Tandem Capital had a humble start in a home in Burlingame five years ago. But now the incubator (which calls itself an accelerator) has raised $32 million and it has begun to specialize in investments in mobile game startups and mobile platform technologies.
The company makes investments in small groups of companies, usually about $200,000 in six companies every six months or so, said Doug Renert, co-founder and chief executive, in an interview with GamesBeat. Tandem isn’t all that interested in hit-driven mobile game studio investments. But it is always looking for mobile game platforms and technologies that could give those studios an edge.
The formula has worked so far for Renert and co-founder Sunil Bhargava. The company made investments in 10 startups in its first round, and nine were successful either through growth, new fundings, or acquisitions.
“We’re off to a great start with our second fund and we have narrowed our focus to mobile during the past year,” Renert said. “We keep our fund small and our investments small because lean startups don’t need as much money. We make very few investments and are the opposite of ‘spray and pray.'”
“It’s harder for the later-stage venture capital investors to get into deals like this,” Renert added. “It is worrisome as an investor to see so many game studios being backed. Very few of them will succeed and give investors a return on capital. But we do like investing in platforms, like selling blue jeans or shovels during the Gold Rush.”
In gaming, Tandem invested in HTML5 mobile monetization firm PlayHaven and BitRhymes, producer of the popular Bingo Bash social casino game on the iPad. PlayHaven’s platform is servicing nearly a billion monthly game sessions with HTML5 pop-ups that increase engagement in a game. BitRhymes recently said that it is on a $45 million revenue run rate. Outside of games, Tandem has backed Juice in The City and Zumodrive. Its latest investments include A-Blast, Appington (an audio platform for mobile game developers), Heyyolo, Nusonix, Parkify, and QuadNode.
During the past year, mobile game investments have skyrocketed, accounting for a third of all game investments, according to Digi-Capital. While game acquisitions have soared in value, the number of game fundings is slowing down and the amount raised per money is smaller. Renert said he isn’t surprised at that data, given that it takes a small amount of money for app makers to bring a game to market and become profitable.

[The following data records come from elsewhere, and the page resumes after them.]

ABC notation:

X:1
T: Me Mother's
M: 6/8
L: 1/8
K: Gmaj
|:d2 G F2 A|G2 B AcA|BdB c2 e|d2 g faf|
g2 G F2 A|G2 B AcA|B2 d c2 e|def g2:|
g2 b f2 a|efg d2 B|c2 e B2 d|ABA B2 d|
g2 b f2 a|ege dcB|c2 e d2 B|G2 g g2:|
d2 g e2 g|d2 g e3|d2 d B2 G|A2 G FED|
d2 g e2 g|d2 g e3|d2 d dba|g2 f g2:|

“I am bullish on gaming because we are not doing that many game investments,” he said. “If I were doing 10 or 20 deals in games, that would be hard.”
It competes with other incubators, like Y Combinator or YouWeb, which is down the street. But more often than not, it partners with YouWeb, and it makes larger investments than many incubators do. Once it invests, it supports the startups for six months, working actively with entrepreneurs in technology, strategy, and hiring.
“YouWeb likes to back entrepreneurs and work with them on ideas. We want to back great teams that are off and running and focused on a big market,” Renert said. “We call this muscle capital. We want them to use it to build a big business.”
For the future, Renert said he is interested in “second screen” investments where you use a mobile device in conjunction with watching TV on a big screen. Social sports betting has potential as does elevating the effectiveness of mobile advertising, he said.